#### [EXCERPT]
Question

Prove the binomial theorem using mathematical induction.

Short answer

By the principle of mathematical induction, \(P(n)\) is true for all positive integers \(n\). The required expression is \({(a + b)^n} = \sum\limits_{k = 0}^n {\left( {\begin{array}{*{20}{l}}n\\k\end{array}} \right)} {a^{n - k}}{b^k}\).

Step-by-step solution

Given variables and integer

\(a\)and \(b\) are variables

\({\bf{n}}\) is a positive integer

Definition of Binomial theorem

Binomial theorem, states that for any positive integer\(n\), the\(n\)th power of the sum of two numbers\(a\)and\(b\)may be expressed as the sum of\(n + 1\)terms of the form.

Proof by induction

Let \(P(n)\) be the statement.

\({(a + b)^n} = \sum\limits_{k = 0}^n {\left( {\begin{array}{*{20}{l}}n\\k\end{array}} \right)} {a^{n - k}}{b^k}\)

Basis step:

\(n = 1\)

\(\begin{array}{l}{(a + b)^n} = {(a + b)^1}\\{(a + b)^n} = a + b\sum\limits_{k = 0}^n {\left( {\begin{array}{*{20}{l}}n\\k\end{array}} \right)} {a^{n - k}}{b^k}\\{(a + b)^n} = \sum\limits_{k = 0}^1 {\left( {\begin{array}{*{20}{l}}1\\k\end{array}} \right)} {a^{1 - k}}{b^k}\end{array}\)

\(\begin{array}{l}{(a + b)^n} = {a^1}{b^0} + {a^0}{b^1}\\{(a + b)^n} = a + b\end{array}\)

Thus \(P(1)\) is true.

#### [INPUT DATA]

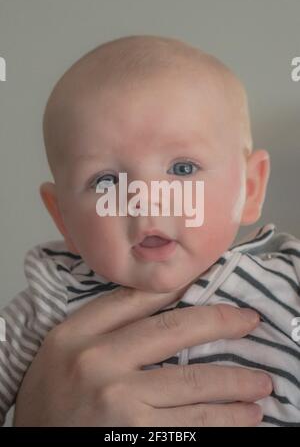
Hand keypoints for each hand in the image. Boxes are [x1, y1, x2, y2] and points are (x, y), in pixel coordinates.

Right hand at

#### [EXERCISE BRIEF]
Return the whole binomial theorem proof word for word and symbol for symbol, with nothing changed, left out, or added.

#### [YOUR RESPONSE]
Question

Prove the binomial theorem using mathematical induction.

Short answer

By the principle of mathematical induction, \(P(n)\) is true for all positive integers \(n\). The required expression is \({(a + b)^n} = \sum\limits_{k = 0}^n {\left( {\begin{array}{*{20}{l}}n\\k\end{array}} \right)} {a^{n - k}}{b^k}\).

Step-by-step solution

Given variables and integer

\(a\)and \(b\) are variables

\({\bf{n}}\) is a positive integer

Definition of Binomial theorem

Binomial theorem, states that for any positive integer\(n\), the\(n\)th power of the sum of two numbers\(a\)and\(b\)may be expressed as the sum of\(n + 1\)terms of the form.

Proof by induction

Let \(P(n)\) be the statement.

\({(a + b)^n} = \sum\limits_{k = 0}^n {\left( {\begin{array}{*{20}{l}}n\\k\end{array}} \right)} {a^{n - k}}{b^k}\)

Basis step:

\(n = 1\)

\(\begin{array}{l}{(a + b)^n} = {(a + b)^1}\\{(a + b)^n} = a + b\sum\limits_{k = 0}^n {\left( {\begin{array}{*{20}{l}}n\\k\end{array}} \right)} {a^{n - k}}{b^k}\\{(a + b)^n} = \sum\limits_{k = 0}^1 {\left( {\begin{array}{*{20}{l}}1\\k\end{array}} \right)} {a^{1 - k}}{b^k}\end{array}\)

\(\begin{array}{l}{(a + b)^n} = {a^1}{b^0} + {a^0}{b^1}\\{(a + b)^n} = a + b\end{array}\)

Thus \(P(1)\) is true.